TEXTE DE RÉFÉRENCE:
● ● ● ● ● ● ●
Les Femen relaxées à nouveau pour leur action à Notre-Dame de Paris

Huit militantes du groupe féministe étaient jugées pour avoir dégradé une cloche de la cathédrale parisienne.

Des Femen à Notre-Dame de Paris, le 12 février 2013.
Des Femen à Notre-Dame de Paris, le 12 février 2013. (JOEL SAGET / AFP)

Les Femen ne seront pas condamnées pour leur action à Notre-Dame de Paris. La cour d'appel de Paris a confirmé, jeudi 29 octobre, la relaxe de huit militantes du groupe féministe, jugées pour avoir dégradé une cloche dans la cathédrale parisienne. Deux surveillants qui les avaient chassées de l'édifice ont quant à eux été condamnés à des amendes avec sursis pour des violences sur les jeunes femmes, un troisième a été relaxé.

Le 12 février 2013, les Femen avaient célébré à leur manière le renoncement du pape Benoît XVI. Elles étaient entrées incognito, au milieu des touristes, dans la cathédrale avant de tomber le manteau pour se jucher sur le socle de trois cloches exposées provisoirement dans la nef de Notre-Dame.

"Nous croyons en l'homosexualité"
● ● ● ● ● ● ●
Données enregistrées

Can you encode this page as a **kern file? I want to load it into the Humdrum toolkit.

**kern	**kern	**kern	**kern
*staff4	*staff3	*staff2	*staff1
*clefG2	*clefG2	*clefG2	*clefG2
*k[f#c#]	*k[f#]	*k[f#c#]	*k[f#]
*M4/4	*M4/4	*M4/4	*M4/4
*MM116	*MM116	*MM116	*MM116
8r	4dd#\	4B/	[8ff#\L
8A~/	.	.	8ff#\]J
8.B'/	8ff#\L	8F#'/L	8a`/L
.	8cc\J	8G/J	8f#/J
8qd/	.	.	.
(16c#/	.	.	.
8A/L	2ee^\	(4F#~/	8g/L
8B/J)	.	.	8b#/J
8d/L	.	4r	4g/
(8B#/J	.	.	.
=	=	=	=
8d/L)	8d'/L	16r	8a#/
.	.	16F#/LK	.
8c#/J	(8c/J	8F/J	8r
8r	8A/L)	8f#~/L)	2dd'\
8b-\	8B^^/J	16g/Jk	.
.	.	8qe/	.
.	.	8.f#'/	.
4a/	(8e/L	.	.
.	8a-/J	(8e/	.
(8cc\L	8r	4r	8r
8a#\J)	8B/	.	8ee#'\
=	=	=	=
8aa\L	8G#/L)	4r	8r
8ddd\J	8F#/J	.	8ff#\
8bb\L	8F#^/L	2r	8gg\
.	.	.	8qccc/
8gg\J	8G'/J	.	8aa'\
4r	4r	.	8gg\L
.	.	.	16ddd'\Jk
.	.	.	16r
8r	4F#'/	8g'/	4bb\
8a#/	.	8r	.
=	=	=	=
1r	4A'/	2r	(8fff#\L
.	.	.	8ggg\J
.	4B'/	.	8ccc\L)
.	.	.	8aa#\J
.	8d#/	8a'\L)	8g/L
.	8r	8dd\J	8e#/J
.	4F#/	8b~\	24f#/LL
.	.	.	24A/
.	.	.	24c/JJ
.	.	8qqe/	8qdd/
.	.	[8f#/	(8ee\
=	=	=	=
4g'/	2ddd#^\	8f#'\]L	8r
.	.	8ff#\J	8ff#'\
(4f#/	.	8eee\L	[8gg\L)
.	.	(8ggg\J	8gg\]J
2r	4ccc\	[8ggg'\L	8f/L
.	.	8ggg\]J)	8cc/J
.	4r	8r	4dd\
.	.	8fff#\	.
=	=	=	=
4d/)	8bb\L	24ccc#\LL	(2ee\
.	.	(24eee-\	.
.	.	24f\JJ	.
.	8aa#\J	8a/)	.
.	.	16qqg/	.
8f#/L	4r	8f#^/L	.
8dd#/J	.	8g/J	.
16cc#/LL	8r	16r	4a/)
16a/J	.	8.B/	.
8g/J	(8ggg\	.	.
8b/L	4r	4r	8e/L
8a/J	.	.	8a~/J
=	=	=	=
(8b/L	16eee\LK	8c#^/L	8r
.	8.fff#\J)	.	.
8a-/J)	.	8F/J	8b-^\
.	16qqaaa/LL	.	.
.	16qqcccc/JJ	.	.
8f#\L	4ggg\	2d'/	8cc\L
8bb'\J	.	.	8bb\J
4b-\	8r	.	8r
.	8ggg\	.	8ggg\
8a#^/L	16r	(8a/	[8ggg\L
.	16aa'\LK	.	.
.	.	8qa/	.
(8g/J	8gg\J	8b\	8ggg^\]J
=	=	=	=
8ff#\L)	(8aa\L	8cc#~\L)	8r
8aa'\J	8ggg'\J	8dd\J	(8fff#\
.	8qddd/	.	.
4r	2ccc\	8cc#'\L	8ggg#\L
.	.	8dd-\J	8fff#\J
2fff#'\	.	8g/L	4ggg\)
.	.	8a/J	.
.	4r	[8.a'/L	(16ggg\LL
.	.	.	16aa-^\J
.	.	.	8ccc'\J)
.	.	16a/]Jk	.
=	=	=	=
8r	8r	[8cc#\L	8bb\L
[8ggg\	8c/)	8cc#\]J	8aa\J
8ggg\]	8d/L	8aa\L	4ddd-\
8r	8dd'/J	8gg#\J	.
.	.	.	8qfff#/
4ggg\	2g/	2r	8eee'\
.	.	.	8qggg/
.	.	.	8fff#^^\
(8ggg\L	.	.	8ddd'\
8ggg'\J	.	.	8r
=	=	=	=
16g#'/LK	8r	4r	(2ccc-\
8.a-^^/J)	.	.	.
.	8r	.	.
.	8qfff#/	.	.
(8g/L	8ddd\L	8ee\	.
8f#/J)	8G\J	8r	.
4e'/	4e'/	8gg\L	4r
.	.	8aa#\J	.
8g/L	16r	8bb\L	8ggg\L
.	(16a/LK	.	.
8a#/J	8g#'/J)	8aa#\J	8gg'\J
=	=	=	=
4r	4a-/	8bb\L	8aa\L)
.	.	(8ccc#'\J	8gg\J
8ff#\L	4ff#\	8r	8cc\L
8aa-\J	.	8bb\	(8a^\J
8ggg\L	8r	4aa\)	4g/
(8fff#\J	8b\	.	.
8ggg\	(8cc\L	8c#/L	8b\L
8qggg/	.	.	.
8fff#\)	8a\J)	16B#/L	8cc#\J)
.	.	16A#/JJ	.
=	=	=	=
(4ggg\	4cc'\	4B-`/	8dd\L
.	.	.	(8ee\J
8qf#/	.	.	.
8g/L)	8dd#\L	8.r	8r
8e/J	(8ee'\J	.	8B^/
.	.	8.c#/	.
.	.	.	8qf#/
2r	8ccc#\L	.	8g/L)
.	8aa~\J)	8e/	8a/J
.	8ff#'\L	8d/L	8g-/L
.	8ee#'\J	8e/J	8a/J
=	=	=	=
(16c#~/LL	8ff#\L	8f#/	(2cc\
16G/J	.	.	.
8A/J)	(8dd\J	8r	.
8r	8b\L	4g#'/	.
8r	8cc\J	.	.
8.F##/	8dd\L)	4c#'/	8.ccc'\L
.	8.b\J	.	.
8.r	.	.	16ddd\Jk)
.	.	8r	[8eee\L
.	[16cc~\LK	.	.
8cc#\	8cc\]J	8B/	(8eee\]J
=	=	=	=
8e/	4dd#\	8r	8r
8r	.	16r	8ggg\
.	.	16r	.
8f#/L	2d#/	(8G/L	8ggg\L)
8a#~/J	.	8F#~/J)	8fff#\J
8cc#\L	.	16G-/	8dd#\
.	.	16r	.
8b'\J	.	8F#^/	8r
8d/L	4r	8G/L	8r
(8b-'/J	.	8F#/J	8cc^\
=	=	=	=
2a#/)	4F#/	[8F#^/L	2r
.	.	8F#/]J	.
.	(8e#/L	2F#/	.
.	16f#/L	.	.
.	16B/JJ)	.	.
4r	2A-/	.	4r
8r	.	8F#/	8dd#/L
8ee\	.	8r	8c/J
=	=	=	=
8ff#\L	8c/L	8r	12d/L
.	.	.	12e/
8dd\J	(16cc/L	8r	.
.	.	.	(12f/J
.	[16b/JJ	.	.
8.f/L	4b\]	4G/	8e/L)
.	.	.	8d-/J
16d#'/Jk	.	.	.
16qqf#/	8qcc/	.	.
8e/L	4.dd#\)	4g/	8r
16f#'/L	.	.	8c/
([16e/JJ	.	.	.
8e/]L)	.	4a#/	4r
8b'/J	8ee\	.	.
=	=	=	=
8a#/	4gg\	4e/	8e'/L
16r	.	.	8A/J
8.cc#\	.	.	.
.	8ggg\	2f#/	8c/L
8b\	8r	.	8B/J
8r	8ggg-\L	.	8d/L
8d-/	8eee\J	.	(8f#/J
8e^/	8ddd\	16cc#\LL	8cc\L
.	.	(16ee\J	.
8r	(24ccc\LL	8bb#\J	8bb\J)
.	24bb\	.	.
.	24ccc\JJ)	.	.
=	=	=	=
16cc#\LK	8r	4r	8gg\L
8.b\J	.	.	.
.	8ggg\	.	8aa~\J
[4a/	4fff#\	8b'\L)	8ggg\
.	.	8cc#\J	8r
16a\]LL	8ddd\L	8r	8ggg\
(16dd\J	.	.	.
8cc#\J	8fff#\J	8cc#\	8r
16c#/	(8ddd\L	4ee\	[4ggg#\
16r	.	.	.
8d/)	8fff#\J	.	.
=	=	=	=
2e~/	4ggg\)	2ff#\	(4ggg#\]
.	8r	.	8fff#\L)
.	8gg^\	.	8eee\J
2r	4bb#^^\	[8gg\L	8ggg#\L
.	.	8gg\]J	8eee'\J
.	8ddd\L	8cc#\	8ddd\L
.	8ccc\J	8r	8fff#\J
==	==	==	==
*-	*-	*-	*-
● ● ● ● ● ● ●
EXERCICES:
a – Selon l'article sur l'action des Femen à Notre-Dame de Paris, quelle juridiction a confirmé la relaxe des huit militantes ?
b – Rédigez la suite de l'article sur l'action des Femen à Notre-Dame de Paris, à partir de sa dernière ligne.

RÉPONSES NUMÉROTÉES:
a – La cour d'appel de Paris.

b –
Seins nus, comme à chacune de leurs actions, elles avaient crié "Pope No More" ("Plus de pape"), en faisant tinter les cloches avec des morceaux de bois. En ce jour où allait être adoptée à l'Assemblée nationale la loi sur le mariage homosexuel, les militantes avaient aussi scandé sur le parvis "In Gay We Trust" ("Nous croyons en l'homosexualité", parodie de la devise américaine "In God We Trust") ou encore "Dégage homophobe", après avoir été expulsées de la cathédrale.

Faute d'éléments suffisants pour leur imputer les dégradations sur la dorure d'une cloche, le tribunal correctionnel de Paris les avait relaxées il y a un an. Le parquet avait alors fait appel. Devant la cour, une même peine de 1 000 euros d'amende avait été requise contre chacune des huit jeunes femmes. Pour leur défense, elles ont de nouveau souligné qu'elles avaient pris soin de recouvrir les bâtons avec lesquels elles ont fait sonner les cloches avec de la feutrine.